The policy intention is that firms can limit their own funds requirement to double their requirement under the CRR/CRD regime for a five-year period; this means that firms will have to calculate their requirements under both the CRR/CRD regime and under the new rules if they wish to take advantage of this transitional relief. In its recent discussion paper on the IFPR, the FCA has stated that the requirement under the CRR/CRD regime will have to be calculated on a regular, updated basis and that a single, historic calculation will not be permitted. Given that BIPRU firms will not be familiar with the CRR/CRD regime, it is unlikely that many will be attracted to this option.

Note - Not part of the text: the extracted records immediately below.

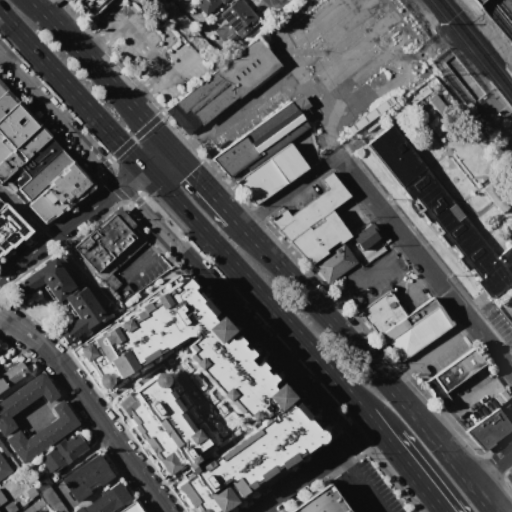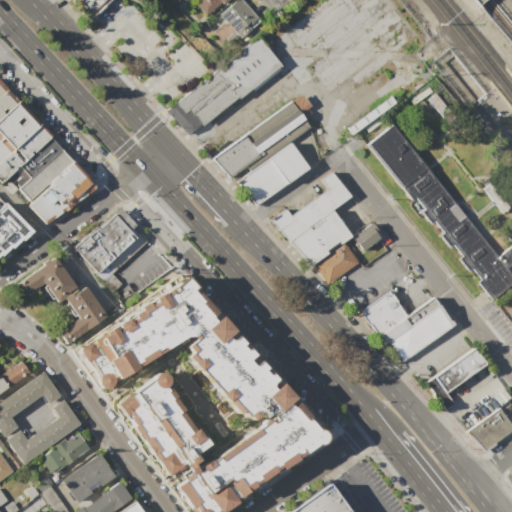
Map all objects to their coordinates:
road: (125, 1)
building: (476, 1)
road: (276, 3)
building: (89, 5)
building: (91, 5)
building: (203, 5)
building: (206, 5)
railway: (503, 9)
building: (236, 16)
railway: (497, 16)
building: (237, 17)
railway: (474, 38)
railway: (463, 42)
road: (144, 44)
road: (179, 60)
railway: (511, 73)
road: (101, 75)
railway: (508, 80)
building: (220, 86)
building: (221, 86)
building: (0, 91)
railway: (504, 93)
road: (259, 94)
railway: (502, 100)
building: (4, 103)
building: (14, 126)
road: (492, 132)
building: (30, 142)
building: (3, 147)
traffic signals: (125, 148)
building: (264, 154)
road: (105, 160)
building: (35, 162)
building: (9, 163)
building: (32, 163)
traffic signals: (190, 170)
building: (269, 173)
building: (43, 175)
road: (206, 188)
road: (288, 191)
building: (57, 195)
building: (494, 198)
building: (0, 203)
road: (85, 210)
road: (183, 211)
building: (440, 211)
building: (440, 211)
road: (23, 215)
building: (313, 222)
building: (312, 223)
building: (8, 227)
building: (10, 230)
building: (363, 236)
road: (403, 238)
building: (106, 240)
building: (366, 241)
building: (108, 243)
road: (177, 245)
road: (143, 251)
building: (332, 262)
building: (333, 264)
road: (83, 266)
building: (45, 282)
road: (414, 284)
road: (350, 287)
building: (61, 296)
building: (79, 316)
building: (403, 324)
building: (403, 324)
road: (490, 346)
road: (427, 350)
road: (358, 351)
building: (11, 373)
building: (450, 375)
building: (10, 376)
building: (451, 376)
building: (193, 392)
road: (465, 396)
building: (22, 399)
building: (196, 399)
building: (23, 401)
road: (90, 407)
road: (367, 419)
building: (487, 428)
building: (487, 430)
building: (40, 433)
building: (41, 435)
building: (61, 452)
building: (61, 453)
road: (339, 460)
road: (491, 467)
building: (3, 468)
building: (3, 468)
road: (312, 468)
road: (406, 468)
parking lot: (510, 475)
building: (85, 477)
building: (85, 480)
building: (40, 481)
road: (500, 481)
road: (360, 489)
road: (481, 497)
building: (1, 498)
road: (500, 499)
building: (104, 500)
building: (50, 501)
building: (105, 501)
building: (318, 502)
building: (318, 503)
road: (426, 506)
building: (128, 508)
building: (130, 509)
building: (32, 510)
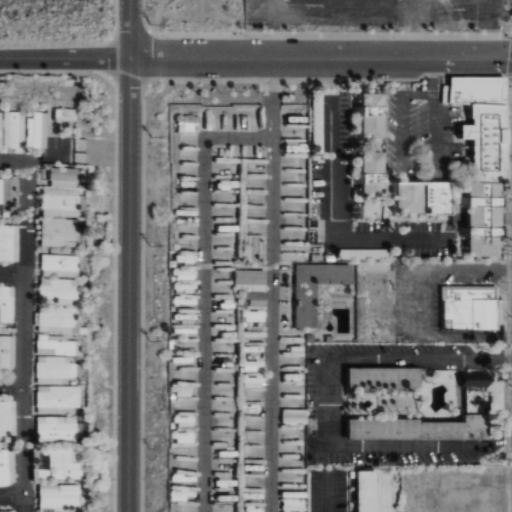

In addition, it is unlikely that many BIPRU firms will see a major change in the amount of their capital requirements, so the transitional relief is unlikely to be useful except in a small minority of cases (e.g. for Non-SNI firms where the K-factor requirement is substantial).

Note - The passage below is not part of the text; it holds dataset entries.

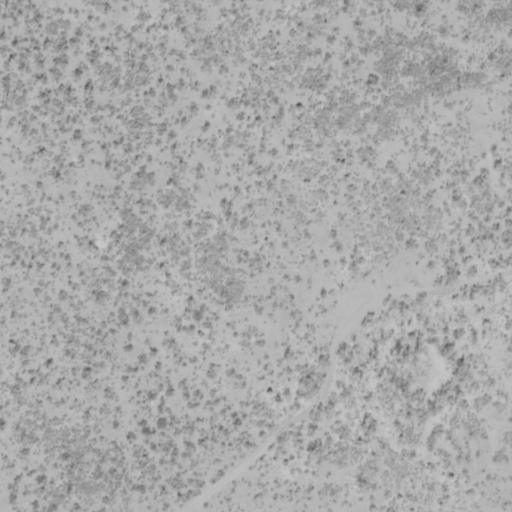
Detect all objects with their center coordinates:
road: (342, 379)
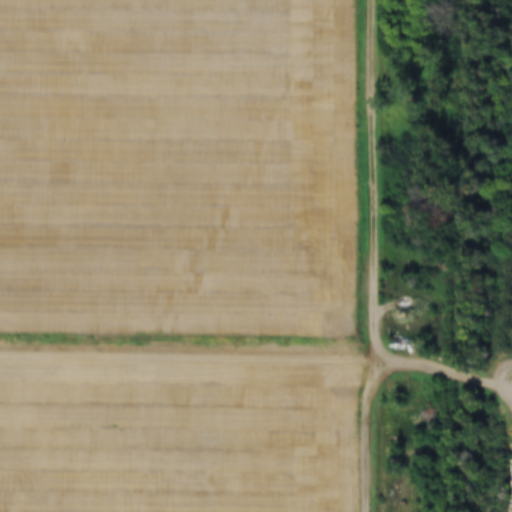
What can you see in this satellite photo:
road: (380, 178)
road: (377, 364)
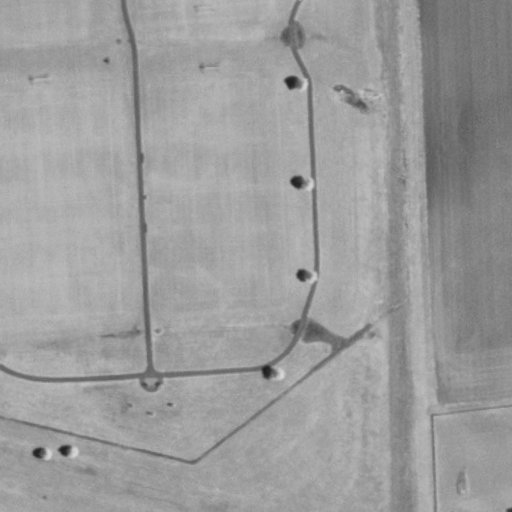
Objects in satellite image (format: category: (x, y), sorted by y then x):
park: (191, 5)
park: (46, 16)
road: (138, 185)
park: (215, 191)
park: (56, 204)
park: (208, 257)
road: (298, 318)
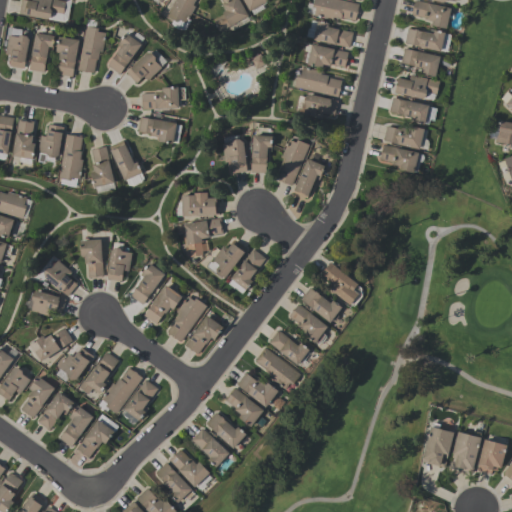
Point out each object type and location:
building: (160, 0)
building: (161, 0)
building: (442, 0)
building: (440, 1)
building: (254, 3)
building: (252, 4)
building: (41, 7)
building: (181, 8)
building: (45, 9)
building: (335, 9)
building: (335, 9)
building: (180, 12)
building: (432, 12)
building: (431, 13)
building: (231, 15)
building: (232, 15)
building: (332, 34)
building: (330, 35)
building: (424, 39)
building: (428, 39)
building: (17, 47)
building: (17, 48)
building: (90, 48)
building: (40, 50)
building: (89, 50)
building: (39, 51)
building: (124, 52)
building: (67, 54)
building: (122, 54)
building: (66, 55)
building: (327, 56)
building: (327, 57)
building: (420, 60)
building: (419, 61)
building: (145, 66)
building: (144, 67)
building: (318, 82)
building: (318, 83)
building: (415, 86)
building: (416, 87)
building: (162, 98)
building: (159, 99)
road: (50, 100)
building: (509, 102)
building: (509, 103)
building: (316, 105)
building: (318, 106)
building: (408, 109)
building: (412, 110)
building: (155, 128)
building: (159, 128)
building: (5, 132)
building: (505, 133)
building: (505, 133)
building: (5, 134)
building: (402, 136)
building: (404, 136)
building: (23, 139)
building: (24, 139)
building: (51, 140)
building: (50, 141)
building: (260, 152)
building: (259, 154)
building: (235, 155)
building: (70, 157)
building: (71, 157)
building: (234, 157)
building: (397, 157)
building: (399, 157)
building: (46, 159)
building: (123, 160)
building: (292, 160)
building: (290, 162)
building: (126, 164)
building: (508, 165)
building: (509, 165)
building: (100, 166)
building: (101, 170)
building: (308, 177)
building: (307, 179)
building: (12, 204)
building: (199, 204)
building: (13, 205)
building: (198, 205)
building: (5, 223)
park: (188, 223)
building: (5, 225)
road: (427, 229)
building: (200, 233)
road: (282, 233)
building: (199, 235)
building: (2, 248)
building: (4, 249)
park: (246, 250)
building: (92, 256)
building: (91, 257)
building: (226, 258)
building: (226, 258)
building: (118, 264)
building: (118, 264)
building: (248, 269)
building: (246, 271)
road: (284, 273)
building: (60, 277)
building: (59, 278)
building: (147, 282)
building: (146, 284)
building: (340, 284)
building: (342, 284)
building: (46, 303)
building: (46, 303)
building: (162, 303)
building: (320, 304)
building: (321, 304)
building: (161, 305)
park: (492, 305)
building: (186, 317)
building: (184, 318)
building: (306, 323)
building: (309, 323)
building: (204, 333)
building: (202, 335)
building: (50, 343)
building: (50, 344)
building: (288, 346)
building: (288, 348)
road: (150, 353)
road: (400, 358)
building: (4, 360)
building: (4, 361)
road: (399, 361)
building: (73, 364)
building: (72, 365)
building: (276, 368)
building: (277, 369)
road: (457, 371)
building: (99, 374)
building: (99, 374)
building: (13, 383)
building: (13, 383)
building: (257, 388)
building: (257, 389)
building: (120, 390)
building: (120, 391)
building: (37, 396)
building: (35, 398)
building: (140, 399)
building: (141, 399)
building: (243, 406)
building: (243, 407)
building: (55, 410)
building: (53, 411)
building: (76, 425)
building: (74, 427)
building: (225, 429)
building: (224, 430)
building: (96, 436)
building: (95, 437)
building: (437, 445)
building: (209, 447)
building: (210, 447)
building: (437, 447)
building: (465, 450)
building: (464, 451)
building: (491, 456)
building: (491, 457)
road: (43, 462)
building: (0, 467)
building: (187, 467)
building: (189, 467)
building: (1, 469)
building: (508, 470)
building: (508, 471)
building: (172, 481)
building: (173, 482)
building: (8, 490)
building: (8, 491)
building: (511, 496)
building: (511, 498)
building: (151, 501)
building: (154, 502)
building: (31, 504)
building: (31, 504)
building: (132, 508)
building: (49, 510)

Most BIPRU firms will have a phased increase in the PMR from EUR 50,000 to EUR 75,000 in annual increments of just EUR 5,000 over five years.
Brexit
Although the IFR/IFD will apply only after the end of the Brexit transitional period on 31 December 2020 (assuming there is no extension), HM Treasury confirmed on 23 June that the UK played an instrumental role in the introduction of the IFR/IFD at EU level and is supportive of the intended outcomes.
Accordingly, the UK will endeavour to introduce its equivalent regime by Summer 2021, which is broadly consistent with the applicability date of the EU’s IFR/IFD, although as the framework is to be introduced through the Financial Services Bill, the specific timing of the new regime’s introduction will depend on the Bill’s passage through Parliament.
Additionally, the FCA has highlighted in the discussion paper that various level 2 technical standards and guidelines are required to be produced by the EBA to supplement the IFR/IFD.Although these will come into effect after the end of the Brexit transitional period (and are therefore not required to be transposed into UK law), the FCA has indicated that it would consider such level 2 regulation in designing and implementing the UK’s IFPR.
Next steps
While the full detail of the new regime is yet to emerge, there is enough information in the published level 1 text, the EBA consultation papers and the FCA’s discussion paper to start planning and modelling for the new regime.
It is clear that any investment firm or group considering any form of reorganisation or acquisition in the months ahead should consider the impact of this new regime and plan accordingly.
BIPRU firms should also plan to take the following actions:
Identify which group entities will be affected and whether consolidated supervision may be imposed.
- Determine the relevant class for each firm.
- Check whether an exemption from the solo requirements may be available for SNI firms that are subsidiaries in groups subject to consolidated supervision.
- Consider which data points are required to classify the firm and uplift systems to monitor these thresholds.
- Calculate the new fixed overheads requirement and, if relevant, the K-factor requirement.
- Consider whether current types of capital will remain eligible as “own funds” and whether current gearing levels are consistent with the new requirements.
- Assess the extent to which the firm is required to introduce additional own funds and liquid assets.
- Identify current remuneration practices and assess how these may change.
- Review whether any corporate or group reorganisation could help mitigate the impact.
- Review and respond to the EBA/FCA consultations.